I agree with Brad that, at least in the software field, we benefit tremendously from foreign workers.

I suspect most observers would agree if they thought about it. You don't have to look just at executives. Walk into any software shop and you will see a large fraction of the workers who were born abroad. Futhermore, talk to any software developer about the job market, and it's not like they are hurting for work. If we sent all the foreign workers home, it's not like we'd have more American programmers at work. We'd simply have less total computer work being done.

It seems that software is getting swept up in laws and regulation that were developed with other fields in mind. If you follow the political discussions on the topic, it is always about lower-skilled jobs in fields where it is tough to start a new company. This depiction simply does not match computer science.

It's the same sort of thing that happens with research oversight.
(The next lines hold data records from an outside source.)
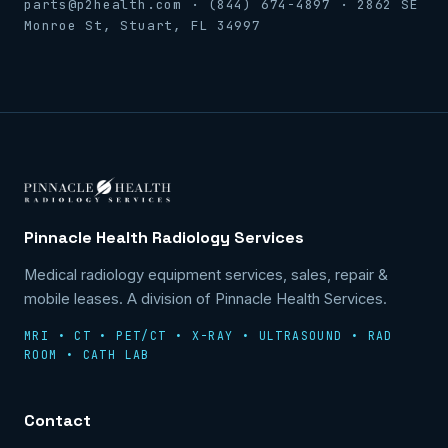
parts@p2health.com · (844) 674-4897 · 2862 SE
Monroe St, Stuart, FL 34997
Pinnacle Health Radiology Services
Medical radiology equipment services, sales, repair &
mobile leases. A division of Pinnacle Health Services.
MRI • CT • PET/CT • X-RAY • ULTRASOUND • RAD
ROOM • CATH LAB
Contact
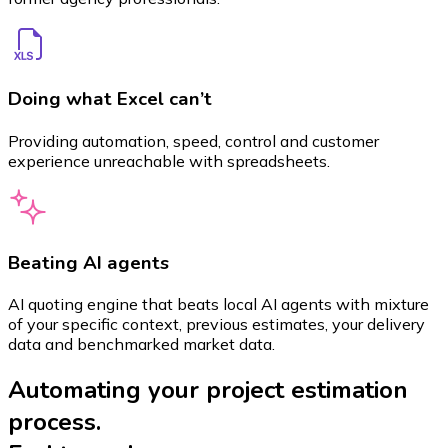
Doing what Excel can’t
Providing automation, speed, control and customer
experience unreachable with spreadsheets.
Beating AI agents
AI quoting engine that beats local AI agents with mixture
of your specific context, previous estimates, your delivery
data and benchmarked market data.
Automating your project estimation
process.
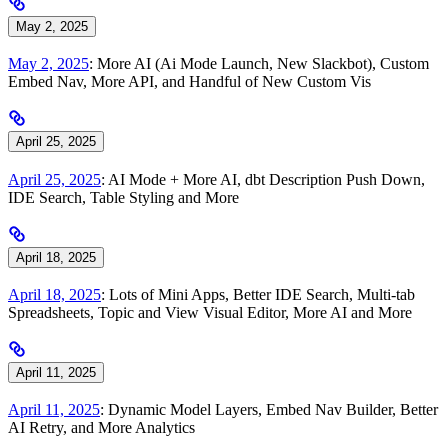
May 2, 2025
May 2, 2025
: More AI (Ai Mode Launch, New Slackbot), Custom
Embed Nav, More API, and Handful of New Custom Vis
April 25, 2025
April 25, 2025
: AI Mode + More AI, dbt Description Push Down,
IDE Search, Table Styling and More
April 18, 2025
April 18, 2025
: Lots of Mini Apps, Better IDE Search, Multi-tab
Spreadsheets, Topic and View Visual Editor, More AI and More
April 11, 2025
April 11, 2025
: Dynamic Model Layers, Embed Nav Builder, Better
AI Retry, and More Analytics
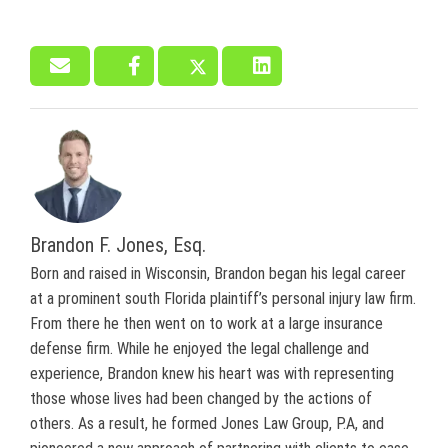
Brandon F. Jones, Esq.
Born and raised in Wisconsin, Brandon began his legal career
at a prominent south Florida plaintiff’s personal injury law firm.
From there he then went on to work at a large insurance
defense firm. While he enjoyed the legal challenge and
experience, Brandon knew his heart was with representing
those whose lives had been changed by the actions of
others. As a result, he formed Jones Law Group, P.A, and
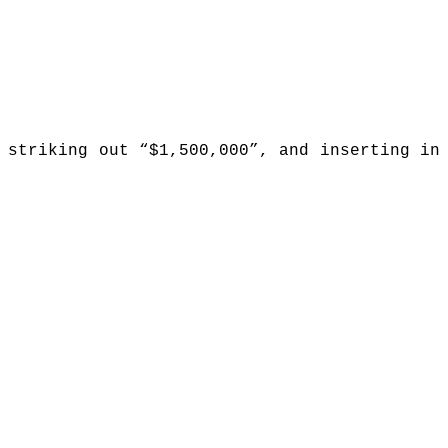
 striking out “$1,500,000”, and inserting in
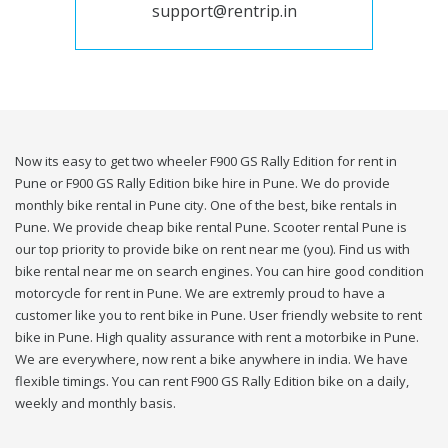
support@rentrip.in
Now its easy to get two wheeler F900 GS Rally Edition for rent in
Pune or F900 GS Rally Edition bike hire in Pune. We do provide
monthly bike rental in Pune city. One of the best, bike rentals in
Pune. We provide cheap bike rental Pune. Scooter rental Pune is
our top priority to provide bike on rent near me (you). Find us with
bike rental near me on search engines. You can hire good condition
motorcycle for rent in Pune. We are extremly proud to have a
customer like you to rent bike in Pune. User friendly website to rent
bike in Pune. High quality assurance with rent a motorbike in Pune.
We are everywhere, now rent a bike anywhere in india. We have
flexible timings. You can rent F900 GS Rally Edition bike on a daily,
weekly and monthly basis.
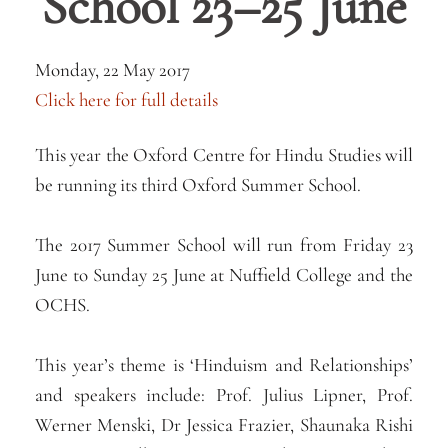
School 23–25 June
Monday, 22 May 2017
Click here for full details
This year the Oxford Centre for Hindu Studies will
be running its third Oxford Summer School.
The 2017 Summer School will run from Friday 23
June to Sunday 25 June at Nuffield College and the
OCHS.
This year’s theme is ‘Hinduism and Relationships’
and speakers include: Prof. Julius Lipner, Prof.
Werner Menski, Dr Jessica Frazier, Shaunaka Rishi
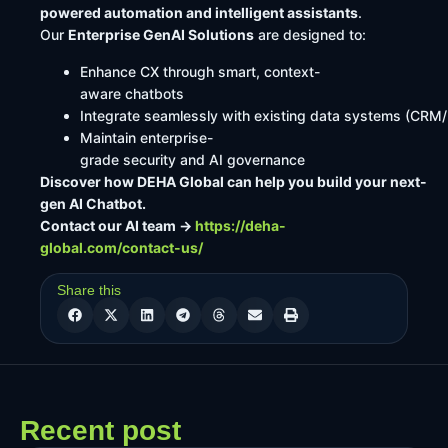
powered automation and intelligent assistants
.
Our
Enterprise GenAI Solutions
are designed to:
Enhance CX through smart, context-
aware chatbots
Integrate seamlessly with existing data systems (CRM
Maintain enterprise-
grade security and AI governance
Discover how DEHA Global can help you build your next-
gen AI Chatbot.
Contact our AI team →
https://deha-
global.com/contact-us/
Share this
Recent post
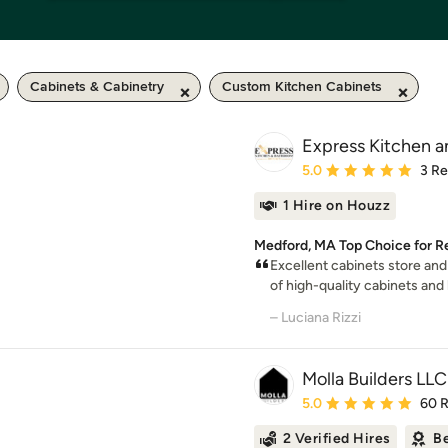
Cabinets & Cabinetry
Custom Kitchen Cabinets
Express Kitchen a
Average rating: 5 out of
5.0
3 R
1 Hire on Houzz
Medford, MA Top Choice for Re
Excellent cabinets store an
of high-quality cabinets and h
– Luciana Rizzi
Molla Builders LLC
Average rating: 5 out of
5.0
60 
2 Verified Hires
Be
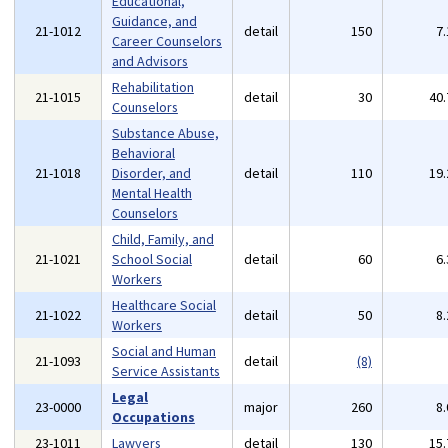
Educational,
Guidance, and
21-1012
detail
150
7
Career Counselors
and Advisors
Rehabilitation
21-1015
detail
30
40
Counselors
Substance Abuse,
Behavioral
21-1018
Disorder, and
detail
110
19
Mental Health
Counselors
Child, Family, and
21-1021
School Social
detail
60
6
Workers
Healthcare Social
21-1022
detail
50
8
Workers
Social and Human
21-1093
detail
(8)
Service Assistants
Legal
23-0000
major
260
8
Occupations
23-1011
Lawyers
detail
130
15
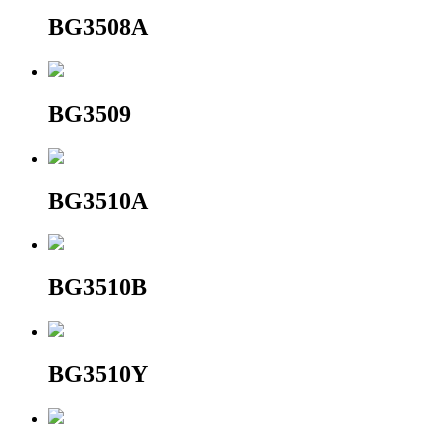
BG3508A
BG3509
BG3510A
BG3510B
BG3510Y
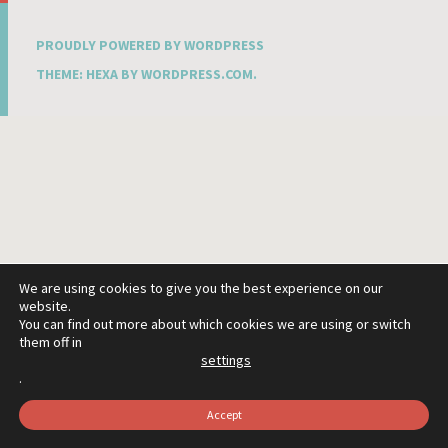
PROUDLY POWERED BY WORDPRESS
THEME: HEXA BY
WORDPRESS.COM
.
We are using cookies to give you the best experience on our
website.
You can find out more about which cookies we are using or switch
them off in
settings
.
Accept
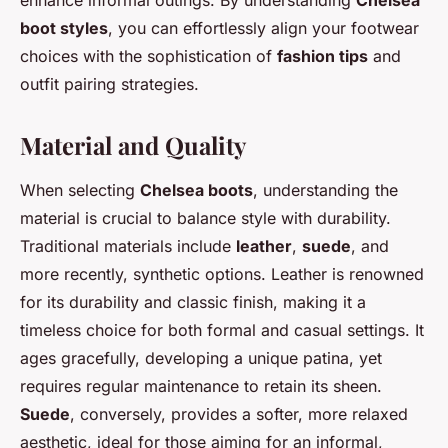
boot styles
, you can effortlessly align your footwear
choices with the sophistication of
fashion tips
and
outfit pairing strategies.
Material and Quality
When selecting
Chelsea boots
, understanding the
material is crucial to balance style with durability.
Traditional materials include
leather
,
suede
, and
more recently, synthetic options. Leather is renowned
for its durability and classic finish, making it a
timeless choice for both formal and casual settings. It
ages gracefully, developing a unique patina, yet
requires regular maintenance to retain its sheen.
Suede
, conversely, provides a softer, more relaxed
aesthetic, ideal for those aiming for an informal,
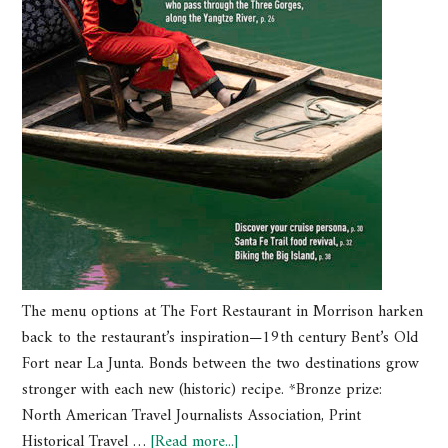
The menu options at The Fort Restaurant in Morrison harken
back to the restaurant’s inspiration—19th century Bent’s Old
Fort near La Junta. Bonds between the two destinations grow
stronger with each new (historic) recipe. *Bronze prize:
North American Travel Journalists Association, Print
Historical Travel …
[Read more...]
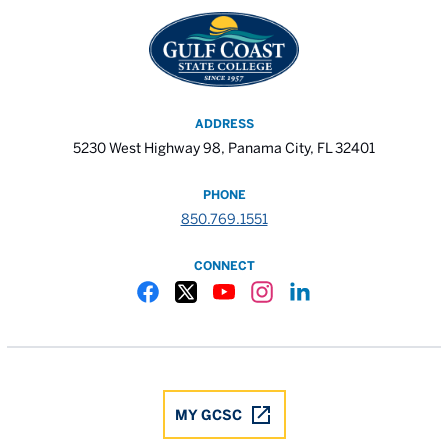
ADDRESS
5230 West Highway 98, Panama City, FL 32401
PHONE
850.769.1551
CONNECT
Gulf Coast State College Facebook
Gulf Coast State College X
Gulf Coast State College YouTube
Gulf Coast State College In
Gulf Coast State Colle
MY GCSC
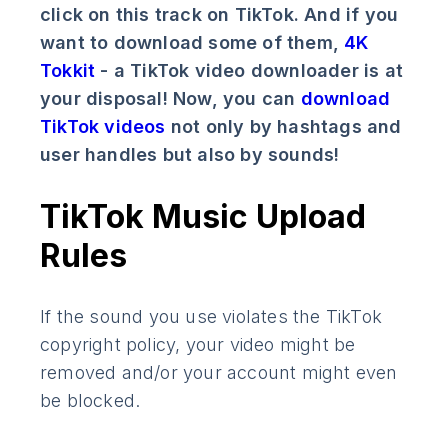
click on this track on TikTok. And if you
want to download some of them,
4K
Tokkit
- a TikTok video downloader is at
your disposal! Now, you can
download
TikTok videos
not only by hashtags and
user handles but also by sounds!
TikTok Music Upload
Rules
If the sound you use violates the TikTok
copyright policy, your video might be
removed and/or your account might even
be blocked.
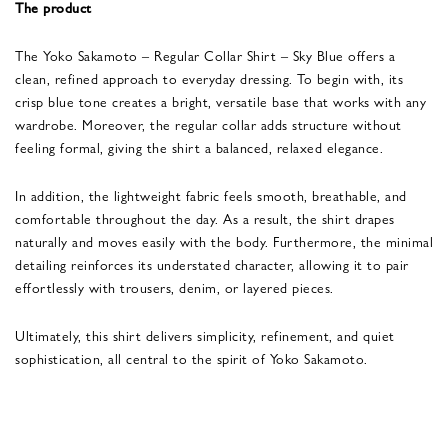
The product
The Yoko Sakamoto – Regular Collar Shirt – Sky Blue offers a
clean, refined approach to everyday dressing. To begin with, its
crisp blue tone creates a bright, versatile base that works with any
wardrobe. Moreover, the regular collar adds structure without
feeling formal, giving the shirt a balanced, relaxed elegance.
In addition, the lightweight fabric feels smooth, breathable, and
comfortable throughout the day. As a result, the shirt drapes
naturally and moves easily with the body. Furthermore, the minimal
detailing reinforces its understated character, allowing it to pair
effortlessly with trousers, denim, or layered pieces.
Ultimately, this shirt delivers simplicity, refinement, and quiet
sophistication, all central to the spirit of Yoko Sakamoto.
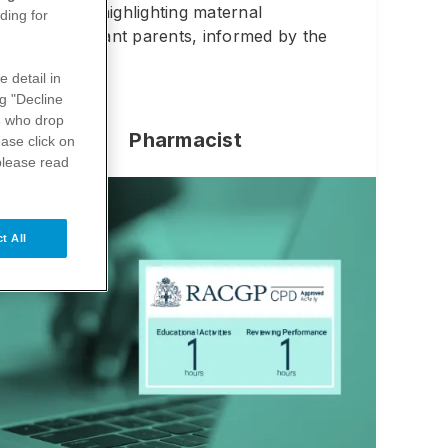
ly infancy, highlighting maternal
ding for
s with expectant parents, informed by the
e detail in
ng "Decline
s
who drop
Pharmacist
ase click on
please read
t All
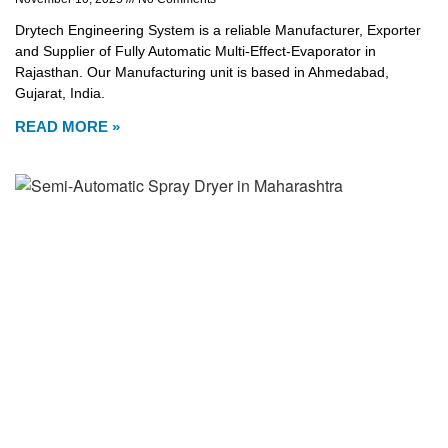
Drytech Engineering System is a reliable Manufacturer, Exporter
and Supplier of Fully Automatic Multi-Effect-Evaporator in
Rajasthan. Our Manufacturing unit is based in Ahmedabad,
Gujarat, India.
READ MORE »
Research oversight is driven by the needs of medical research, and it just doesn't match the ethical issues that computer researchers face.

Inducing infringement alive and well

Mitch Golden writes, in a good analysis of the legal state of LimeWire's file-sharing software, that inducing infringement was a key part of the October 2010 court case against them:
Interestingly, the court largely sidestepped the technical issues as to whether Gnutella itself had non-infringing uses or not, or whether a Gnutella client can be legally distributed. The court's decision instead turned on evidence submitted by the plaintiffs that LimeWire intended to facilitate filesharing.

I continue to feel that we are much better off leaving content carriers alone. Trying to make content carriers into IP policemen is not going to work out well.